The solution? A two-channel, split-stream flume tank.
It works like this: Water enters the flume tank through two separate sources at one end and passes through two canisters loaded with various baits in bags. The water then passes through a series of baffles to smooth out the flow so that a whelk, waiting in a holding tank near the end of the device, can get a good, even scent of both.
One canister at the end of the long troughlike tank will contain sections of horseshoe crab, the other one of five separate test baits — hard clams, razor clams, green crab, scallop-body waste and other fish waste. A camera fitted above the tank will make 12-hour recordings of all behaviors of a single whelk during the trials. It’s looking specifically for the whelk to spend more time on one side or the other, its distance traveled and its rate of speed, even its propensity for turning.
"This is a good way for us test if there’s a preference for any of these types of baits," he said. Whelk, though slow, nevertheless "move around a lot in this tank," he added. About 20 whelk, acclimated in the tanks for 12 hours, will be monitored in the trials.

Matthew Sclafani, senior marine resource educator with the Cornell Cooperative Extension, holds a Whelk specimen. Credit: Newsday/John Paraskevas
Whelk, which are deprived of food for three days prior to the experiments, feed by affixing themselves to the top of a clam or scallop, prying it open, injecting an enzyme inside and digesting the meat. Sclafani said a hungry whelk can eat up to two clams or scallops a day. Oddly enough, horseshoe crabs aren’t part of the normal diet for whelk, he said, but they are scavenger feeders and may encounter them outside the traps when a horseshoe crab dies on the bay bottoms.

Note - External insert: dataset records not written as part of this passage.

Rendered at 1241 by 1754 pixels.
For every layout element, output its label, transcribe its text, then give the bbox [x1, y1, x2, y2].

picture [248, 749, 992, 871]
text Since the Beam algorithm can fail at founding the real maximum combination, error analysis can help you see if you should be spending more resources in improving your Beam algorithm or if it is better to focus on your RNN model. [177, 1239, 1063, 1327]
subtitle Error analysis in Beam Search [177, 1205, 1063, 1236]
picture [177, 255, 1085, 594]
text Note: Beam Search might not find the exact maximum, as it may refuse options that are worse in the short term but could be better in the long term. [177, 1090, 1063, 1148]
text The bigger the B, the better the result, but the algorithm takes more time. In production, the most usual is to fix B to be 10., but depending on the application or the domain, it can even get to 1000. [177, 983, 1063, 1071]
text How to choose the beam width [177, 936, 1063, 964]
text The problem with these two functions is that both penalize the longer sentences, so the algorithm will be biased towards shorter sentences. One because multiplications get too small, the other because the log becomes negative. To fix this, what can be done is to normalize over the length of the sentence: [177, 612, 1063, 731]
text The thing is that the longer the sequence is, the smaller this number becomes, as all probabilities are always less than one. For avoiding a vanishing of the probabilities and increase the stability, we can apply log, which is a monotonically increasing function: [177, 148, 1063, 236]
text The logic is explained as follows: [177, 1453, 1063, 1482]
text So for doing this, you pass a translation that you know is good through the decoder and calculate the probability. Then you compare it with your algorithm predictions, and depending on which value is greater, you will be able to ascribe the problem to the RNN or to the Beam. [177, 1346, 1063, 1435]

"It’s not part of their normal forage base, so it’s an unusual arrangement," Sclafani said of horseshoe crabs and whelk. "There’s probably some chemical signature in there that is highly attractive to the whelk. Researchers are trying to get close to that scent with other baits."

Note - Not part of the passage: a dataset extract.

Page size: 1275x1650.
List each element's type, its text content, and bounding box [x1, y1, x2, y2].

By the fall, Sclafani said, Cornell hopes to have enough data to begin field tests of the alternative baits next year. Most fishermen already use fish racks — the bodies of fish shorn of their meat — to supplement horseshoe crabs in their traps.
The research is being funded by New York State's Department of Environmental Conservation and the Seatuck Environmental Association, a conservation group, each contributing $75,000. St. Joseph's University in North Patchogue,also a project partner, is contributing analytical software for the trials.
Helping to conserve horseshoe crabs "is something that means a lot to our members," said John Turner, senior conservation policy advocate for Seatuck Environmental. Horseshoe crabs are "an iconic species that a lot of people care about."
Cornell is testing bait from shellfish and other parts bought or donated from local baymen, who will also be part of tests of new baits once the trials show promise of alternatives.
"Maybe someday someone will be able to synthesize what it is about horseshoe crabs that attract whelk," Sclafani said.
"If we find something that would be attractive to whelk, we’d bring it to the field, test that and see if it’s economically viable," he added, saying the work could have implications for the whelk fishery throughout the East Coast. "If it makes sense from fisheries' business perspective, [if] it is an affordable, reliable source, hopefully [we can] transition that into a horseshoe crab-less fishery."